Document segment —
Content starts

Descriptor-Conditioned Reinforcement Learning MAP-Elites (DCRL-ME)¶

To create an instance of DCRL-ME, one need to use an instance of MAP-Elites with the DCRLMEEmitter, detailed below.

Bases: MultiEmitter

Source code in qdax/core/emitters/dcrl_me_emitter.py

class DCRLMEEmitter(MultiEmitter):
    def __init__(
        self,
        config: DCRLMEConfig,
        policy_network: nn.Module,
        actor_network: nn.Module,
        env: QDEnv,
        variation_fn: Callable[[Params, Params, RNGKey], Tuple[Params, RNGKey]],
        selector: Optional[Selector] = None,
    ) -> None:
        self._config = config
        self._env = env
        self._variation_fn = variation_fn

        dcrl_config = DCRLConfig(
            dcrl_batch_size=config.dcrl_batch_size,
            ai_batch_size=config.ai_batch_size,
            lengthscale=config.lengthscale,
            critic_hidden_layer_size=config.critic_hidden_layer_size,
            num_critic_training_steps=config.num_critic_training_steps,
            num_pg_training_steps=config.num_pg_training_steps,
            batch_size=config.batch_size,
            replay_buffer_size=config.replay_buffer_size,
            discount=config.discount,
            reward_scaling=config.reward_scaling,
            critic_learning_rate=config.critic_learning_rate,
            actor_learning_rate=config.actor_learning_rate,
            policy_learning_rate=config.policy_learning_rate,
            noise_clip=config.noise_clip,
            policy_noise=config.policy_noise,
            soft_tau_update=config.soft_tau_update,
            policy_delay=config.policy_delay,
        )

        # define the quality emitter
        dcrl_emitter = DCRLEmitter(
            config=dcrl_config,
            policy_network=policy_network,
            actor_network=actor_network,
            env=env,
            selector=selector,
        )

        # define the GA emitter
        ga_emitter = MixingEmitter(
            mutation_fn=lambda x, r: (x, r),
            variation_fn=variation_fn,
            variation_percentage=1.0,
            batch_size=config.ga_batch_size,
            selector=selector,
        )

        super().__init__(emitters=(dcrl_emitter, ga_emitter))

Content ends

Required action 1 —
In the DCRL-ME documentation, do the statements (a) through (c) agree with the text? For each one, answer yes or no and quote the deciding words. (a) DCRLMEEmitter has MultiEmitter as its base. (b) The GA emitter sets its variation percentage to 0.5. (c) The selector argument defaults to None.
Required action 2 —
Rewrite a passage of the DCRL-ME documentation with "genetic_emitter" in place of every "ga_emitter". Begin at the words "# define the GA" and stop after "super().__init__(emitters=(dcrl_emitter, ga_emitter))".

Excerpted records —
Content starts

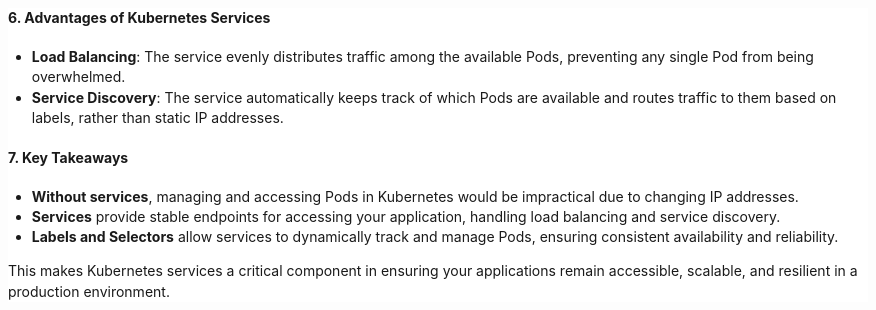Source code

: #### 6. **Advantages of Kubernetes Services**

- **Load Balancing**: The service evenly distributes traffic among the available Pods, preventing any single Pod from being overwhelmed.
- **Service Discovery**: The service automatically keeps track of which Pods are available and routes traffic to them based on labels, rather than static IP addresses.

#### 7. **Key Takeaways**

- **Without services**, managing and accessing Pods in Kubernetes would be impractical due to changing IP addresses.
- **Services** provide stable endpoints for accessing your application, handling load balancing and service discovery.
- **Labels and Selectors** allow services to dynamically track and manage Pods, ensuring consistent availability and reliability.

This makes Kubernetes services a critical component in ensuring your applications remain accessible, scalable, and resilient in a production environment.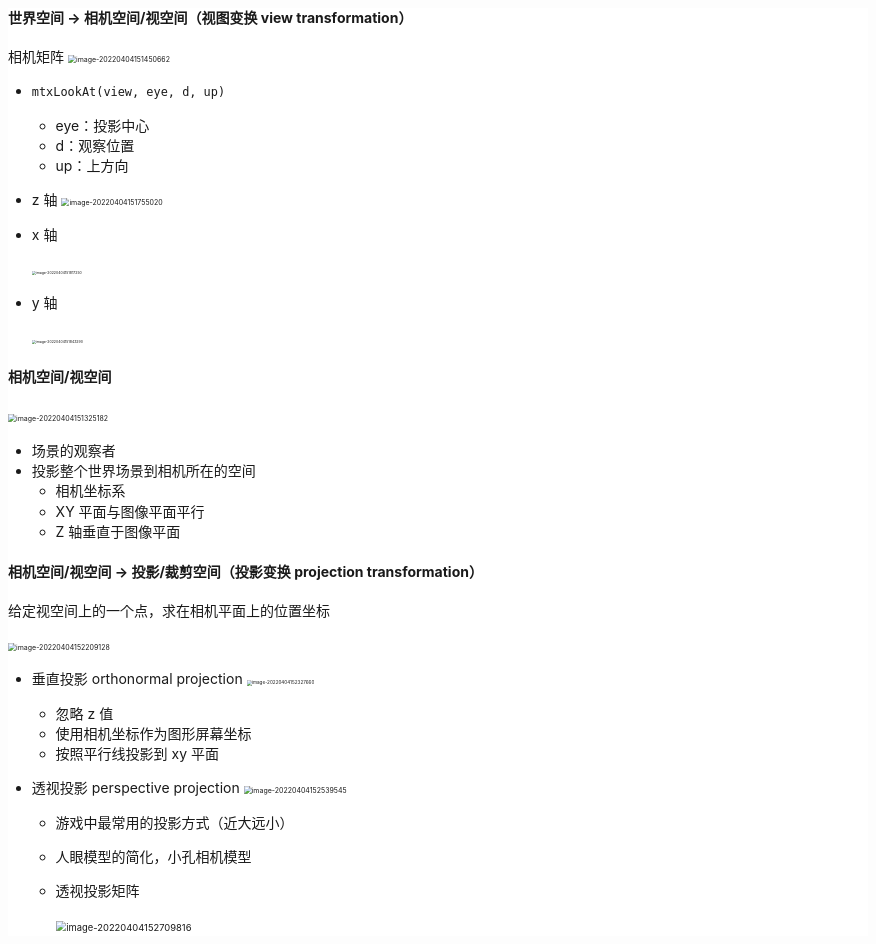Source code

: #### 世界空间 -> 相机空间/视空间（视图变换 view transformation）

相机矩阵
<img src="/images/E星计划-Lecture3 三维图形学基础/image-20220404151450662.png" alt="image-20220404151450662" style="zoom:50%;" />

- `mtxLookAt(view, eye, d, up)`

  - eye：投影中心
  - d：观察位置
  - up：上方向

- z 轴
  <img src="/images/E星计划-Lecture3 三维图形学基础/image-20220404151755020.png" alt="image-20220404151755020" style="zoom:50%;" />

- x 轴

  <img src="/images/E星计划-Lecture3 三维图形学基础/image-20220404151817250.png" alt="image-20220404151817250" style="zoom: 25%;" />	

- y 轴

  <img src="/images/E星计划-Lecture3 三维图形学基础/image-20220404151843290.png" alt="image-20220404151843290" style="zoom: 25%;" />	

#### 相机空间/视空间

<img src="/images/E星计划-Lecture3 三维图形学基础/image-20220404151325182.png" alt="image-20220404151325182" style="zoom:50%;" />	

- 场景的观察者
- 投影整个世界场景到相机所在的空间
  - 相机坐标系
  - XY 平面与图像平面平行
  - Z 轴垂直于图像平面

#### 相机空间/视空间 -> 投影/裁剪空间（投影变换 projection transformation）

给定视空间上的一个点，求在相机平面上的位置坐标

<img src="/images/E星计划-Lecture3 三维图形学基础/image-20220404152209128.png" alt="image-20220404152209128" style="zoom:50%;" />	

- 垂直投影 orthonormal projection
  <img src="/images/E星计划-Lecture3 三维图形学基础/image-20220404152327660.png" alt="image-20220404152327660" style="zoom: 33%;" />

  - 忽略 z 值
  - 使用相机坐标作为图形屏幕坐标
  - 按照平行线投影到 xy 平面

- 透视投影 perspective projection
  <img src="/images/E星计划-Lecture3 三维图形学基础/image-20220404152539545.png" alt="image-20220404152539545" style="zoom:50%;" />

  - 游戏中最常用的投影方式（近大远小）

  - 人眼模型的简化，小孔相机模型

  - 透视投影矩阵

    <img src="/images/E星计划-Lecture3 三维图形学基础/image-20220404152709816.png" alt="image-20220404152709816" style="zoom:67%;" />
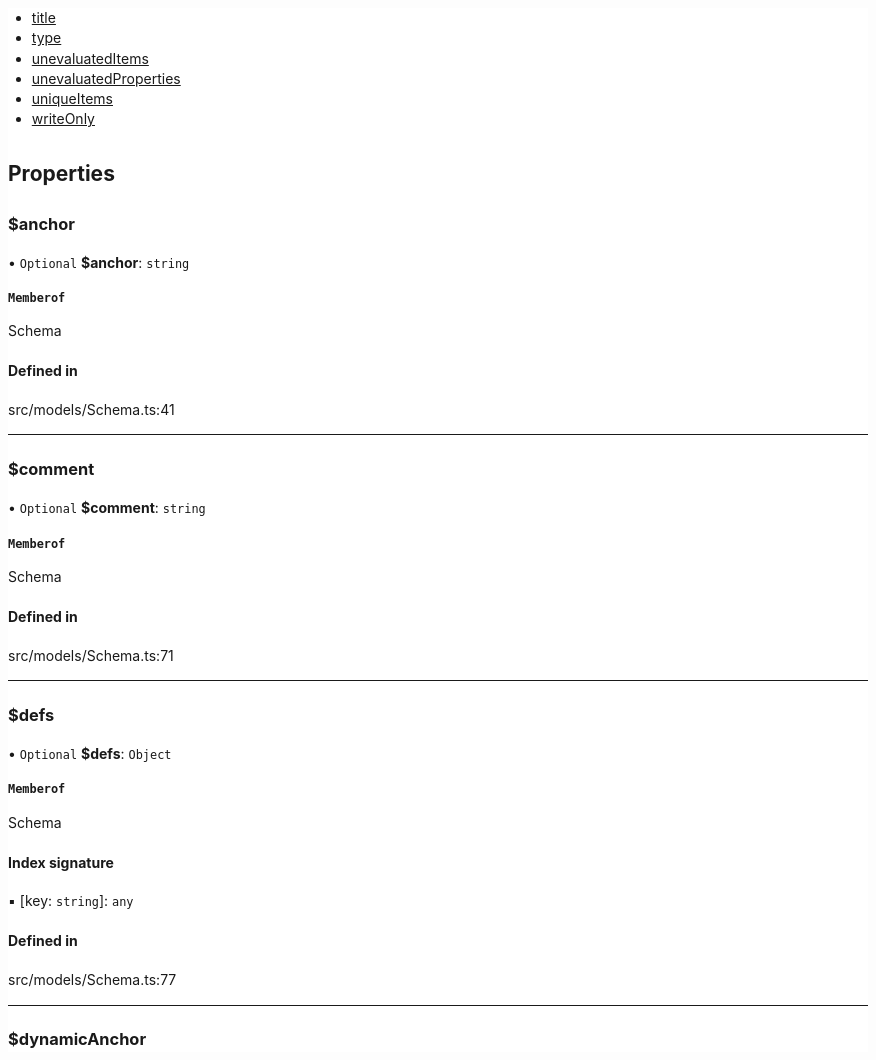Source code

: - [title](Schema.md#title)
- [type](Schema.md#type)
- [unevaluatedItems](Schema.md#unevaluateditems)
- [unevaluatedProperties](Schema.md#unevaluatedproperties)
- [uniqueItems](Schema.md#uniqueitems)
- [writeOnly](Schema.md#writeonly)

## Properties

### $anchor

• `Optional` **$anchor**: `string`

**`Memberof`**

Schema

#### Defined in

src/models/Schema.ts:41

___

### $comment

• `Optional` **$comment**: `string`

**`Memberof`**

Schema

#### Defined in

src/models/Schema.ts:71

___

### $defs

• `Optional` **$defs**: `Object`

**`Memberof`**

Schema

#### Index signature

▪ [key: `string`]: `any`

#### Defined in

src/models/Schema.ts:77

___

### $dynamicAnchor
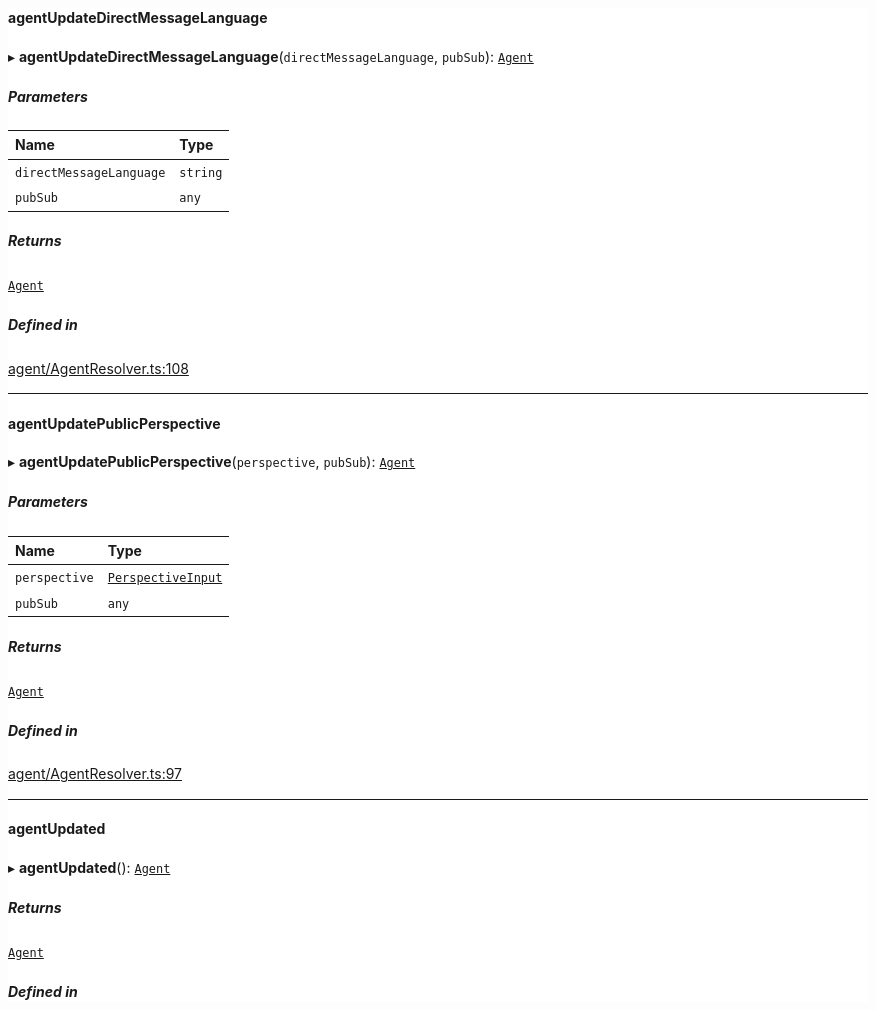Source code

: #### agentUpdateDirectMessageLanguage

▸ **agentUpdateDirectMessageLanguage**(`directMessageLanguage`, `pubSub`): [`Agent`](#classesagent_agentagentmd)

##### Parameters

| Name | Type |
| :------ | :------ |
| `directMessageLanguage` | `string` |
| `pubSub` | `any` |

##### Returns

[`Agent`](#classesagent_agentagentmd)

##### Defined in

[agent/AgentResolver.ts:108](https://github.com/perspect3vism/ad4m/blob/9216581c/core/src/agent/AgentResolver.ts#L108)

___

#### agentUpdatePublicPerspective

▸ **agentUpdatePublicPerspective**(`perspective`, `pubSub`): [`Agent`](#classesagent_agentagentmd)

##### Parameters

| Name | Type |
| :------ | :------ |
| `perspective` | [`PerspectiveInput`](#classesperspectives_perspectiveperspectiveinputmd) |
| `pubSub` | `any` |

##### Returns

[`Agent`](#classesagent_agentagentmd)

##### Defined in

[agent/AgentResolver.ts:97](https://github.com/perspect3vism/ad4m/blob/9216581c/core/src/agent/AgentResolver.ts#L97)

___

#### agentUpdated

▸ **agentUpdated**(): [`Agent`](#classesagent_agentagentmd)

##### Returns

[`Agent`](#classesagent_agentagentmd)

##### Defined in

Content ends

Reply 1 —
(a) Yes: "Bases: MultiEmitter"
(b) No: "variation_percentage=1.0,"
(c) Yes: "selector: Optional[Selector] = None,"

Reply 2 —
# define the GA emitter
        genetic_emitter = MixingEmitter(
            mutation_fn=lambda x, r: (x, r),
            variation_fn=variation_fn,
            variation_percentage=1.0,
            batch_size=config.ga_batch_size,
            selector=selector,
        )

        super().__init__(emitters=(dcrl_emitter, genetic_emitter))